To test whether p-glycoprotein hinders AIDS treatments, Kim labeled three common protease inhibitor drugs with a radioactive tag. He then fed the drugs to normal mice and to mice bred to lack p-glycoproteins. After 4 hours, he checked the animals' organs for radioactivity. In normal mice, the radioactive drugs were concentrated in the intestine, and those that made it through the intestine's defenses were pooled in the kidney and liver. The brain concentrations of protease inhibitor were just 10% of those in any other tissue.
In mice that lack p-glycoproteins, the drugs were two to five times more concentrated in blood plasma--and 10 to 40 times more concentrated in the brain--than in mice with the molecular pump. Kim concludes that the lack of p-glycoproteins allowed more of a drug to pass through the intestine and blood-brain barrier, and less was eliminated through the kidney or liver. He suggests that by blocking p-glycoproteins doctors can get better results with lower doses, cutting treatment costs. Inhibitors of p-glycoproteins are currently used to help cancer drugs enter and kill tumor cells.

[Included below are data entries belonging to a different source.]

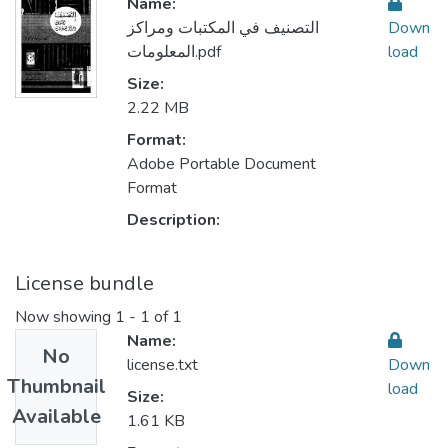
Name:
التصنيف في المكتبات ومراكز
Down
المعلومات.pdf
load
Size:
2.22 MB
Format:
Adobe Portable Document
Format
Description:
License bundle
Now showing
1 - 1 of 1
Name:
No
license.txt
Down
Thumbnail
load
Size:
Available
1.61 KB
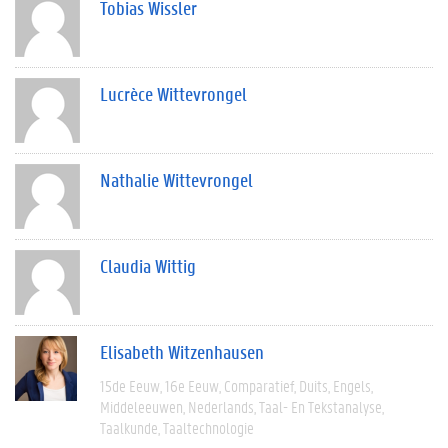
Tobias Wissler
Lucrèce Wittevrongel
Nathalie Wittevrongel
Claudia Wittig
Elisabeth Witzenhausen
15de Eeuw
16e Eeuw
Comparatief
Duits
Engels
Middeleeuwen
Nederlands
Taal- En Tekstanalyse
Taalkunde
Taaltechnologie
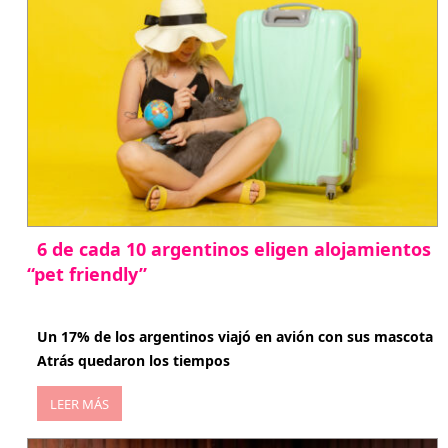
6 de cada 10 argentinos eligen alojamientos
“pet friendly”
abril 27, 2026
Un 17% de los argentinos viajó en avión con sus mascota
Atrás quedaron los tiempos
LEER MÁS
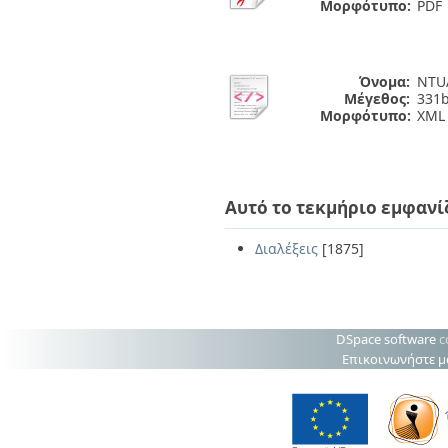
Μορφότυπο:
PDF
Όνομα:
NTUA
Μέγεθος:
331b
Μορφότυπο:
XML
Αυτό το τεκμήριο εμφανί
Διαλέξεις
[1875]
DSpace software
c
Επικοινωνήστε μ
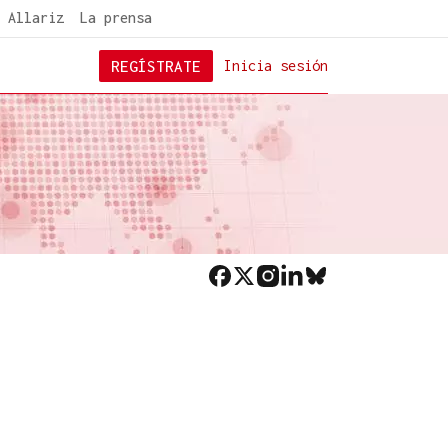
 Allariz
La prensa
REGÍSTRATE
Inicia sesión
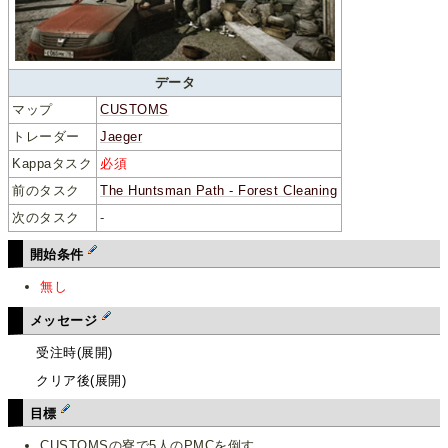
データ
マップ
CUSTOMS
トレーダー
Jaeger
Kappaタスク
必須
前のタスク
The Huntsman Path - Forest Cleaning
次のタスク
-
開始条件
無し
メッセージ
受注時(展開)
クリア後(展開)
目標
CUSTOMSの寮で5人のPMCを倒す。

Michael Gottesman, a cellular biologist at the National Cancer Institute, says that blocking p-glycoproteins looks like a promising way to improve protease inhibitor treatments, but he warns that these molecules could make some AIDS drugs more toxic. In mice that lack p-glycoproteins, he says, a standard antidiarrhea drug produces narcotic side effects. He suspects similar problems may occur in AIDS patients "You might see some funny side effects from drugs getting into the brain," he says.